* [Task prompt]
Set down verbatim the stretch of the passage on screen adaptations of classic literature from "Dramas are meant" through "and animated films.".

* [Document segment]

I’m a faithful fan, huge admirer and loyal lover of British and American method ‘how to make high literature more teenager-friendly’. This trick is easy, simple & plain: films, movies, TV versions, adaptations. With very significant ending ‘S’ emphasising plurality, yes, especially for title Shakespeare. According to Wikipedia source this England-born king of tragedy is ‘the most filmed author ever in any language’ with around 500 film versions of his plays produced until today.

Dramas are meant to be watched not read. Mostly by adults not adolescents. Yet the obligation of school is to introduce classic belles-lettres to underaged, usually by teachers of mother tongue. As a schoolmistress of Polish I do know something about it... Since the moment I saw Romeo/Leo di Caprio and Juliet/Claire Danes in 1996 I’ve felt jealous of this wide range of screenings to which my English or American analogues can refer during their lessons. Not only the eternal author of Hamlet is honored this way. At least every decade new versions of evergreens by Charlotte Brontë, Jane Austen, Charles Dickens are made. There are 15 Jane Eyres (I watched 5), 10 Pride and Prejudices (I saw 3), 5 Emmas (I viewed 2) but the absolute record-breakers are Oliver Twists in the number of 20, including also musicals, cartoons, miniseries and animated films.

* [Information shown]
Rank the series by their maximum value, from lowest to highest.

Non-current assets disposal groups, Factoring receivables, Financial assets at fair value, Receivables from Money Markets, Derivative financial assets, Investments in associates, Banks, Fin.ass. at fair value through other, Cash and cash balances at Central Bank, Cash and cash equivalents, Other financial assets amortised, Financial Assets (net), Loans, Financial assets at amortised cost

* [Solution to this problem]
Dramas are meant to be watched not read. Mostly by adults not adolescents. Yet the obligation of school is to introduce classic belles-lettres to underaged, usually by teachers of mother tongue. As a schoolmistress of Polish I do know something about it... Since the moment I saw Romeo/Leo di Caprio and Juliet/Claire Danes in 1996 I’ve felt jealous of this wide range of screenings to which my English or American analogues can refer during their lessons. Not only the eternal author of Hamlet is honored this way. At least every decade new versions of evergreens by Charlotte Brontë, Jane Austen, Charles Dickens are made. There are 15 Jane Eyres (I watched 5), 10 Pride and Prejudices (I saw 3), 5 Emmas (I viewed 2) but the absolute record-breakers are Oliver Twists in the number of 20, including also musicals, cartoons, miniseries and animated films.